[Stored dataset items]

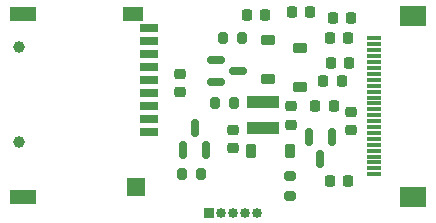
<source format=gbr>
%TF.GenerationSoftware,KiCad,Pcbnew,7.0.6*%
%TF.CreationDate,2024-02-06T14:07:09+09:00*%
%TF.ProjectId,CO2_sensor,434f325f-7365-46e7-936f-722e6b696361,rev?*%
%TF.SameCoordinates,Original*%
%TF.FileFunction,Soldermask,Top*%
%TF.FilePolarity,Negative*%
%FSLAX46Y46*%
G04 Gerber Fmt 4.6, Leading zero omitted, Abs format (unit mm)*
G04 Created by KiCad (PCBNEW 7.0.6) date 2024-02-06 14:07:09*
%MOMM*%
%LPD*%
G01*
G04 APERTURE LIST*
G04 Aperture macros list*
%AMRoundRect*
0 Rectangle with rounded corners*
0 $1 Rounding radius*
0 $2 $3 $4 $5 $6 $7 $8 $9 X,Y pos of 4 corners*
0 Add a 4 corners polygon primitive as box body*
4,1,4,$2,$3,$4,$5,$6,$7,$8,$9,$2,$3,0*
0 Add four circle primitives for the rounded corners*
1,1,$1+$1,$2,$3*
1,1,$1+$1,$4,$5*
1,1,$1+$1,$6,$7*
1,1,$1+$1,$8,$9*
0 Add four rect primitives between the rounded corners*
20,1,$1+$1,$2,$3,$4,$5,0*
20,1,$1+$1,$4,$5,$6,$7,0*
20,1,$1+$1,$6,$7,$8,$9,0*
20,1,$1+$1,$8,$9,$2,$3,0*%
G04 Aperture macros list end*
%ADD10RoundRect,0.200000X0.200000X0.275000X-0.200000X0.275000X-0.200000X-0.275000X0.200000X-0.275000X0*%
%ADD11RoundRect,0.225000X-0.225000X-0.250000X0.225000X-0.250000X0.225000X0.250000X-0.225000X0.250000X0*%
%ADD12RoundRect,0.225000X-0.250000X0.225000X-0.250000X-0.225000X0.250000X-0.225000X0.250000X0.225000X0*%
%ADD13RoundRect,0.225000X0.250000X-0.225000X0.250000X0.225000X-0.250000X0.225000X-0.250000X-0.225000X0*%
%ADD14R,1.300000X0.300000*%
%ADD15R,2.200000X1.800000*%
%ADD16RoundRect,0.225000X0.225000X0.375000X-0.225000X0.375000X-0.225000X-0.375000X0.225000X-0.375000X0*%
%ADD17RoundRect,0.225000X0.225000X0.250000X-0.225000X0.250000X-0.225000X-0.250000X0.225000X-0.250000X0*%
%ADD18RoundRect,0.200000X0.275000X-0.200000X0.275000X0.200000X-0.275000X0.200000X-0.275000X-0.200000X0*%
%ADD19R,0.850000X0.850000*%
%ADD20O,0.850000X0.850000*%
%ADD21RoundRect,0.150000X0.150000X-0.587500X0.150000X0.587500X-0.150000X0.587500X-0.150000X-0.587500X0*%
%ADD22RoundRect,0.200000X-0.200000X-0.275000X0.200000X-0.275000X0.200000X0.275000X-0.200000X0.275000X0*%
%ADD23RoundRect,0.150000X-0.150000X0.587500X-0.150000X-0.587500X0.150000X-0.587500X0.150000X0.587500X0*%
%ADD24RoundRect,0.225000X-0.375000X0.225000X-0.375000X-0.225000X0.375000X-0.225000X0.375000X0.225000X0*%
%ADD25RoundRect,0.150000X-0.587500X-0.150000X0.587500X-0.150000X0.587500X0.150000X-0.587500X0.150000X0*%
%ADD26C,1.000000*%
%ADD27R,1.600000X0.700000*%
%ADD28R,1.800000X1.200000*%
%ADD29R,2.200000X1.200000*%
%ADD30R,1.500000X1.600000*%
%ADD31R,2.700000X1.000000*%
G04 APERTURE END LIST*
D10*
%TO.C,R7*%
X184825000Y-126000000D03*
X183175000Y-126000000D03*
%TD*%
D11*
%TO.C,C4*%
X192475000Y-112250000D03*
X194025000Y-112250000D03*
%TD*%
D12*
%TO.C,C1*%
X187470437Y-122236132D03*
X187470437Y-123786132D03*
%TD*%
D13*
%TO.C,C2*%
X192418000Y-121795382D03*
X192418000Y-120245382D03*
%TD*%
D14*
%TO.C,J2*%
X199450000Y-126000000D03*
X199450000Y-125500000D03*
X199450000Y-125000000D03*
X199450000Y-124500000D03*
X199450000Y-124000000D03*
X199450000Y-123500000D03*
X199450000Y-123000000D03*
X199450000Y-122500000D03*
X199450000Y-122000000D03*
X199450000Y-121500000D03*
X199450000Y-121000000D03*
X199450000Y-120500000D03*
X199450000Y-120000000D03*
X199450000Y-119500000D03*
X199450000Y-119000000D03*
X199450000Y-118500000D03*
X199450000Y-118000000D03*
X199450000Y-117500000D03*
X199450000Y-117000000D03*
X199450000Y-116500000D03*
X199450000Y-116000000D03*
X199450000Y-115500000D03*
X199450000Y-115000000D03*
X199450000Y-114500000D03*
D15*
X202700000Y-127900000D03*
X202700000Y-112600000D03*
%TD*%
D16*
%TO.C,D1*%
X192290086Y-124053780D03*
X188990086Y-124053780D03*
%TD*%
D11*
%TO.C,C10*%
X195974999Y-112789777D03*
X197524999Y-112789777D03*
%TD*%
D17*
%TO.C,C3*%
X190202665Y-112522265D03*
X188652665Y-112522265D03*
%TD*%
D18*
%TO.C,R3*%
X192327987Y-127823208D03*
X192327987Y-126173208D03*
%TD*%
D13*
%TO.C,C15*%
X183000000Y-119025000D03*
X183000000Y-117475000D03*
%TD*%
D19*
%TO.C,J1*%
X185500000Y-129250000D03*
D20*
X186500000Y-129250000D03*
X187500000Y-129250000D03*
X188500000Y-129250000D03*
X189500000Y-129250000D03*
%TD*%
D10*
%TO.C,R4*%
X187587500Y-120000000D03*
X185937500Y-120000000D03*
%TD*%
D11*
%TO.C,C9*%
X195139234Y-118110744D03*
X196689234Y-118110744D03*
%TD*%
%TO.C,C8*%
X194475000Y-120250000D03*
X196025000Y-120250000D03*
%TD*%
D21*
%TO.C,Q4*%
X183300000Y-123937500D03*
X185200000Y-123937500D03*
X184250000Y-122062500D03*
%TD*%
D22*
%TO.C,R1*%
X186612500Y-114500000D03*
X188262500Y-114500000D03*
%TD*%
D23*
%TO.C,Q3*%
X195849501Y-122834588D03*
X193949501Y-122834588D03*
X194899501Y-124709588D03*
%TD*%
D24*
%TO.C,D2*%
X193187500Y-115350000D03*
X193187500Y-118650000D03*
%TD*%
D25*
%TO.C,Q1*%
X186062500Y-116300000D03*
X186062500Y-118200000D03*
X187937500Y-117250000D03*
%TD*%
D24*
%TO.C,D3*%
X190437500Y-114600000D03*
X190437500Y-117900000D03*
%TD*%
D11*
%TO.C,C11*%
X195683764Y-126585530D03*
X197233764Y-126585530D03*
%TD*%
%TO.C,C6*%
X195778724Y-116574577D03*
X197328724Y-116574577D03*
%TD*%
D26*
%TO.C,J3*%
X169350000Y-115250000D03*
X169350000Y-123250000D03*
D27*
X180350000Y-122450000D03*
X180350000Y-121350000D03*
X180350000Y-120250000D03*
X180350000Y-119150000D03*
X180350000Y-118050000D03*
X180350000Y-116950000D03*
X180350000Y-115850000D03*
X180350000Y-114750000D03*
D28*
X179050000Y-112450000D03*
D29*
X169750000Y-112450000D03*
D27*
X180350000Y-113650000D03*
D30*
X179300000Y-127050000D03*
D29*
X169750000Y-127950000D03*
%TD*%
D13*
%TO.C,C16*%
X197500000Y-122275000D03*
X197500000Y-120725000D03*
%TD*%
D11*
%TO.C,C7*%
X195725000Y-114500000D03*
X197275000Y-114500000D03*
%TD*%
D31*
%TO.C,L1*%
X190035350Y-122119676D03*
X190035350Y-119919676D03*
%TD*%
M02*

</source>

# WHAT THE TASK ASKS
Copy each line above containing the string "format".

# OUTPUT BELOW
<source format=gbr>
G04 Gerber Fmt 4.6, Leading zero omitted, Abs format (unit mm)*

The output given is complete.